Take the lines below from the first through the one that contains "pinky pip: (656, 1149)" and copy them exactly.
══ TASK INPUT
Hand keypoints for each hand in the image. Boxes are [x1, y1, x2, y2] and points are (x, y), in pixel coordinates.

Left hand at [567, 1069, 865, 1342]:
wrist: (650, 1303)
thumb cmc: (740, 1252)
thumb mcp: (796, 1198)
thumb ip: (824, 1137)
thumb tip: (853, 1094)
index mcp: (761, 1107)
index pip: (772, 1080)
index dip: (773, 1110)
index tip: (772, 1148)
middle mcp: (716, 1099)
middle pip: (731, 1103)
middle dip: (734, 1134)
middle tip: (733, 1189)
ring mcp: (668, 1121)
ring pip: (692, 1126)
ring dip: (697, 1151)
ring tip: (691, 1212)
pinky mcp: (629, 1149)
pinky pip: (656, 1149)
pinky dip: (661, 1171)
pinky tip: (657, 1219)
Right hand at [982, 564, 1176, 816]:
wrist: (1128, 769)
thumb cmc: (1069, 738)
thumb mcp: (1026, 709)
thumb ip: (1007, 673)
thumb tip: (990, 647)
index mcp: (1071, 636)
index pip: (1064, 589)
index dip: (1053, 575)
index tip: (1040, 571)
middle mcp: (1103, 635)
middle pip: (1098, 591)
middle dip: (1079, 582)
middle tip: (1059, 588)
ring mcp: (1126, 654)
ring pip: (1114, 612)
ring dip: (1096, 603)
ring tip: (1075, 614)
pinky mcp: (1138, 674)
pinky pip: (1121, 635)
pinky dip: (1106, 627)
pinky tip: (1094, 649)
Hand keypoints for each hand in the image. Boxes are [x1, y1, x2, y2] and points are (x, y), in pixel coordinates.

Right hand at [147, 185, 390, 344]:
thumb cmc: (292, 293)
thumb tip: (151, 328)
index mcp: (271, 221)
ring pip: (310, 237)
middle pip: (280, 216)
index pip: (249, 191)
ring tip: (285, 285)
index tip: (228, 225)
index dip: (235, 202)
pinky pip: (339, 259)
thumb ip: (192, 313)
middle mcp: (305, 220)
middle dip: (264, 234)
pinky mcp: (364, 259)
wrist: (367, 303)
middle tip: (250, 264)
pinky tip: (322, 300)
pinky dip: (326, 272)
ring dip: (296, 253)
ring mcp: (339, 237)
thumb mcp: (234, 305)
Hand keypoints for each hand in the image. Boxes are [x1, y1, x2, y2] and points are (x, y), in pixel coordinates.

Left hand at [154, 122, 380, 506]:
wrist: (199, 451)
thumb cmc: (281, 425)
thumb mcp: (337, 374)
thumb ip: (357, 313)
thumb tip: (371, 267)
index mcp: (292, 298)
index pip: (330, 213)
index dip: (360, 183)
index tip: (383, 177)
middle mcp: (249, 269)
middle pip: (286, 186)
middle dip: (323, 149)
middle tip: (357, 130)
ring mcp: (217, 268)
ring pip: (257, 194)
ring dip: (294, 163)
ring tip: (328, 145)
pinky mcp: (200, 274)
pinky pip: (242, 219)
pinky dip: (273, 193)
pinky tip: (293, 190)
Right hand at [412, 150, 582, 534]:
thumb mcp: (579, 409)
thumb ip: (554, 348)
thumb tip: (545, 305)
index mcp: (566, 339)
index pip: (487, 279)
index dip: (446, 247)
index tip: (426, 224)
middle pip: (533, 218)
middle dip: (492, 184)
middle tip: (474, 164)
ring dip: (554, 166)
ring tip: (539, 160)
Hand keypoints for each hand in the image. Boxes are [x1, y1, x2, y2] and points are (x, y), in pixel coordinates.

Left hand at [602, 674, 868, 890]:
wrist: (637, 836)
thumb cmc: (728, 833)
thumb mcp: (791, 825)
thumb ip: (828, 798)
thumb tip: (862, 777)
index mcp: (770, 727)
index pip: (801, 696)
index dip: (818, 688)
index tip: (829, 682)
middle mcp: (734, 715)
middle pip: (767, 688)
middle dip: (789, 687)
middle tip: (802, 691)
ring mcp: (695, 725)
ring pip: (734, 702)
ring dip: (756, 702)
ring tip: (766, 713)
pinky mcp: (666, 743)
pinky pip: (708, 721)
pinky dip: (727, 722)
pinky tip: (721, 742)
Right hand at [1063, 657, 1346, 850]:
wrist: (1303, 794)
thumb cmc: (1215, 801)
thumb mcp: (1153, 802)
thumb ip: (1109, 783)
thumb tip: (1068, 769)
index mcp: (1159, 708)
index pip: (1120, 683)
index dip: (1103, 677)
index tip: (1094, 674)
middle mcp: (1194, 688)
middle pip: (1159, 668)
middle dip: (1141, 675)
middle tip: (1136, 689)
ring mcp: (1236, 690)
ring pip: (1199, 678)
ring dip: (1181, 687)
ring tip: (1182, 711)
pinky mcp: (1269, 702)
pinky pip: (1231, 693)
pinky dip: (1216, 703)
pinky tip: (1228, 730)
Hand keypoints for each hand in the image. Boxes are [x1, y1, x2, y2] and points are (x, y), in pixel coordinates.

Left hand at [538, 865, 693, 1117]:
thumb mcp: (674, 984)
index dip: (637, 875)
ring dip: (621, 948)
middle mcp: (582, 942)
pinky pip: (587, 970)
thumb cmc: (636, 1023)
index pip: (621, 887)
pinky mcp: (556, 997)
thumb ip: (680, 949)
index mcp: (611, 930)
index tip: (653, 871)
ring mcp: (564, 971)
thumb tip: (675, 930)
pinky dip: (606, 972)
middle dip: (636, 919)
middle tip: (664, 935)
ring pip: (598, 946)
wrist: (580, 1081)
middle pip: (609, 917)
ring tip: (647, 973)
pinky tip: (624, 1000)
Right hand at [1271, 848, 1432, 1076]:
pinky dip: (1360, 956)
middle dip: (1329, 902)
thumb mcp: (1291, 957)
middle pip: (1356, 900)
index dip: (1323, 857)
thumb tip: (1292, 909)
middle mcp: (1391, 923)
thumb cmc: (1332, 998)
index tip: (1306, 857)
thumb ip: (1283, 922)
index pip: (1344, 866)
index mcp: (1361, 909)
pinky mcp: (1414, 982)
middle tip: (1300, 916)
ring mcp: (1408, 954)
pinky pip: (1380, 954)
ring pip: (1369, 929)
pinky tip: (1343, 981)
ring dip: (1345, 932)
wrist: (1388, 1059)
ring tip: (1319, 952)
════
• [SOLUTION FOR THIS EXERCISE]
Hand keypoints for each hand in the image. Boxes are [x1, y1, x2, y2] and points are (x, y), in pixel coordinates.

Left hand at [567, 1069, 865, 1342]:
wrist: (650, 1303)
thumb cmc: (740, 1252)
thumb mcp: (796, 1198)
thumb ip: (824, 1137)
thumb tip: (853, 1094)
index mcp: (761, 1107)
index pip: (772, 1080)
index dip: (773, 1110)
index tip: (772, 1148)
middle mcp: (716, 1099)
middle pip: (731, 1103)
middle dip: (734, 1134)
middle tip: (733, 1189)
ring mcp: (668, 1121)
ring pip: (692, 1126)
ring dip: (697, 1151)
ring tip: (691, 1212)
pinky mcp: (629, 1149)
pinky pip: (656, 1149)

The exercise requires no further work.